The Atlantic is a Left-leaning magazine.
When the Atlantic is calling out Cancel Culture, you know that Cancel Culture has gone too far.
Stop Firing the Innocent
America needs a reckoning over racism. Punishing people who did not do anything wrong harms that important cause.
As companies and organizations of all sorts have scrambled to institute a zero-tolerance policy on racism over the past few weeks, some of them have turned out to be more interested in signaling their good intentions than punishing actual culprits. This emphasis on appearing rather than being virtuous has already resulted in the mistreatment of innocent people—not all of them public figures or well-connected individuals with wealth to cushion their fall.
The first thing that companies need to do is grow a spine. Getting pushed around by a hate mob on Twitter is pure cowardice.
There is no evidence that just because several hundred or even several thousand people send your company nasty Tweets, that turns into harm to the bottom line down the road.
The internet hate mob represents a tiny fraction of the population and most of them have the attention span of a kid with ADD on Red Bull. The likelihood that a thousand Tweets today of people saying they will boycott you turning into a measurable loss of sales next month is likely zero.
What happened to Emmanuel Cafferty is an especially egregious example.
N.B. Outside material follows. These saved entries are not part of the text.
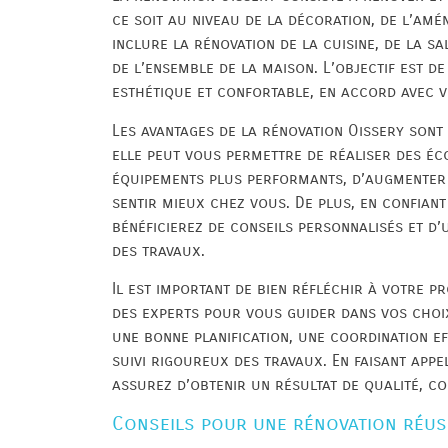
ce soit au niveau de la décoration, de l’am
inclure la rénovation de la cuisine, de la s
de l’ensemble de la maison. L’objectif est de
esthétique et confortable, en accord avec v
Les avantages de la rénovation Oissery sont
elle peut vous permettre de réaliser des éc
équipements plus performants, d’augmenter l
sentir mieux chez vous. De plus, en confiant
bénéficierez de conseils personnalisés et 
des travaux.
Il est important de bien réfléchir à votre pr
des experts pour vous guider dans vos choix
une bonne planification, une coordination ef
suivi rigoureux des travaux. En faisant appe
assurez d’obtenir un résultat de qualité, c
Conseils pour une rénovation réus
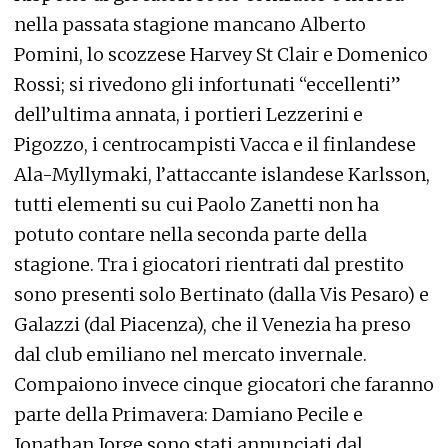
nella passata stagione mancano Alberto
Pomini, lo scozzese Harvey St Clair e Domenico
Rossi; si rivedono gli infortunati “eccellenti”
dell’ultima annata, i portieri Lezzerini e
Pigozzo, i centrocampisti Vacca e il finlandese
Ala-Myllymaki, l’attaccante islandese Karlsson,
tutti elementi su cui Paolo Zanetti non ha
potuto contare nella seconda parte della
stagione. Tra i giocatori rientrati dal prestito
sono presenti solo Bertinato (dalla Vis Pesaro) e
Galazzi (dal Piacenza), che il Venezia ha preso
dal club emiliano nel mercato invernale.
Compaiono invece cinque giocatori che faranno
parte della Primavera: Damiano Pecile e
Jonathan Jorge sono stati annunciati dal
At the end of a long shift mapping underground utility lines, he was on his way home, his left hand casually hanging out the window of the white pickup truck issued to him by the San Diego Gas & Electric company. When he came to a halt at a traffic light, another driver flipped him off.
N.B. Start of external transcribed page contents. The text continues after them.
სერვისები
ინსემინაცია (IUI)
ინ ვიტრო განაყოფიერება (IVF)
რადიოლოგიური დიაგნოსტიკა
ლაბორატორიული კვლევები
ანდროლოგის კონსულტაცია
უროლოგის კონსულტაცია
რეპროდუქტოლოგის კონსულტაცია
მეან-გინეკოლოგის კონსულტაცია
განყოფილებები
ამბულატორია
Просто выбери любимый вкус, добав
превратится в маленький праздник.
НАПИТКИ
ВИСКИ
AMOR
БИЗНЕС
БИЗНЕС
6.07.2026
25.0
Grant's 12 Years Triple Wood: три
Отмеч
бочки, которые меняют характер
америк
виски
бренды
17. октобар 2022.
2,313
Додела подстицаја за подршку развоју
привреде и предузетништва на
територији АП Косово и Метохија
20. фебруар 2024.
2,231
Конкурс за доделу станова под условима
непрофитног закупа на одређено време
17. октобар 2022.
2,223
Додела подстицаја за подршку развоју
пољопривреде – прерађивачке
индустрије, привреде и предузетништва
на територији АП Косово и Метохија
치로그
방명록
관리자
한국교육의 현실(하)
Then, Cafferty told me a few days ago, the other driver began to act even more strangely. He flashed what looked to Cafferty like an “okay” hand gesture and started cussing him out. When the light turned green, Cafferty drove off, hoping to put an end to the disconcerting encounter.
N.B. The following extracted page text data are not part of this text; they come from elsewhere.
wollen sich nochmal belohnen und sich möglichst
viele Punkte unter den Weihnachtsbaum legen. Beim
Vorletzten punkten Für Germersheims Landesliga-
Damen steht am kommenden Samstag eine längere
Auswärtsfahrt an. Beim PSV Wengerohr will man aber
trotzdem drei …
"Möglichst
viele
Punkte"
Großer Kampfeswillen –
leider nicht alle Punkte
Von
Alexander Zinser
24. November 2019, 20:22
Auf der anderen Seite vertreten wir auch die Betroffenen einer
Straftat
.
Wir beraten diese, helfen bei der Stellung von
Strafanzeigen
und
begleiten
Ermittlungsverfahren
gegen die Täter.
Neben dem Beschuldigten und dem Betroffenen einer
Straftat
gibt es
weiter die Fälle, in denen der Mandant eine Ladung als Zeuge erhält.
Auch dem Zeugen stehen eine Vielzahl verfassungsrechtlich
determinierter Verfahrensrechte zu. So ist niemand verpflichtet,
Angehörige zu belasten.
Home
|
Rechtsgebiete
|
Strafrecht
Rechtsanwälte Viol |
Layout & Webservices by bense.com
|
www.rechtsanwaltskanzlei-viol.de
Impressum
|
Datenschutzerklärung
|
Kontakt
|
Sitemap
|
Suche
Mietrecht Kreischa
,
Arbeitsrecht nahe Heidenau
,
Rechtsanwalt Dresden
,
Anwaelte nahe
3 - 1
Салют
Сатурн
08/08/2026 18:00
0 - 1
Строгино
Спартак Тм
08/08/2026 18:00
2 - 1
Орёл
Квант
If you read this story you know what happens next. This guy, who doesn’t follow politics or pop culture gets his picture taken, which gets shared on the internet. He has no idea, but the next thing he knows, he’s getting fired for nothing.
Two hours later, Cafferty got a call from his supervisor, who told him that somebody had seen Cafferty making a white-supremacist hand gesture, and had posted photographic evidence on Twitter. Dozens of people were now calling the company to demand Cafferty’s dismissal.
As for Cafferty, his only desire, even now, is to get his job back. When I asked him whether he’d like to share anything else with me at the end of a long interview, his first thought was for the company that had fired him: “I feel like SDG&E is a victim in this as well. Some guy sent a Twitter mob after them and they were just trying to defend themselves. Perhaps I’m naive and loyal to a fault, but they were put in a bad position.”
SDG&E was put into a bad position, but they compounded it by giving in to the mob. That is rule #1. Never give in to the mob.
Corporate cowardice is at an all-time high. The mob is used to having big business roll over for them.
When they do, good people suffer.
The Atlantic ends the article this way:
First, these incidents damage the lives of innocent people without achieving any noble purpose.
Second, such injustices are liable to provoke a political backlash. If a lot of Americans come to feel that those who supposedly oppose racism are willing to punish the innocent to look good in the public’s eyes, they could well grow cynical about the enterprise as a whole.
Third, those of us who want to build a better society should defend the innocent because movements willing to sacrifice justice in the pursuit of noble goals have, again and again, built societies characterized by pervasive injustice.
One of the core tenets of liberal democracy is that people should not be punished for accusations against them that are unsubstantiated, for actions that are perfectly reasonable, or for offenses that were committed by others. No matter how worthy the cause they invoke, you should not trust anyone who seeks to abandon these fundamental principles.
The Atlantic assumes that the anti-racism activist destroying lives are acting in good faith.
The thing is, we know that they are not. They are the new Red Guard. These people don’t actually want to fight racism or injustice, they want to impose their own racism and injustice on others. The innocent suffering is not a bug but a feature. Their goal is to impose their will by making people fear them. Speak up, or fail to show sufficient deference, and the mob will come for you.
As for the backlash, it is coming. This actually makes me long for the days of yore where a company could hire the Pinkertons to bust the skulls of trouble makers. I’d applaud any company that sends a bunch of Baldwin–Felts Detectives after the mob with a Colt potato-digger mounted to the back of an armored car.
When enough blue-collar workers get canceled because they are too busy doing their hard and valuable to society jobs to bother with the sensitivities of the latest update from the grievance studies departments of the academic elite, they will get together and build a fucking killdozer and the pushback will be diesel-powered.
I guess I’m more cynical. I don’t think they lost the Atlantic because someone there realized the path they were heading down.
I think they (the mob) lost the Atlantic because the Atlantic’s editors and writers have seen what’s started to happen at other publications when the mob takes displeasure. I think the Atlantic is trying to ingratiate themselves with conservatives so they have someplace to turn when (not if) the mob comes for them.
As to whether it will work? Well, many conservatives do have long memories.
Or, maybe, blue collar workers will adopt the attitude of “FIDO”, and Our Betters will have to repair their own shit, build their own shit, grow their own shit, transport….perhaps, you see where I am going with this.
One can pray that those who build/fix/produce stuff, will BDS the blue hives.
Popcorn, son. Go long, popcorn.
I do wonder how many of the Twitter mobs are bot-driven. We know that the attacks on Limbaugh, for example, were largely bot farms controlled by a handful of people.
Thats one reason to not make ANY hand gestures above the window line. Stupid yes, esp the OK sign. When I see the kkk marching and using that sign and skinheads using it THEN maybe I will but into it. For them to just fire the guy with no hearing or meeting speaks volumes of cowardice and grounds for a YUGE lawsuit. Fukkin stupidity. When is this crap gonna stop?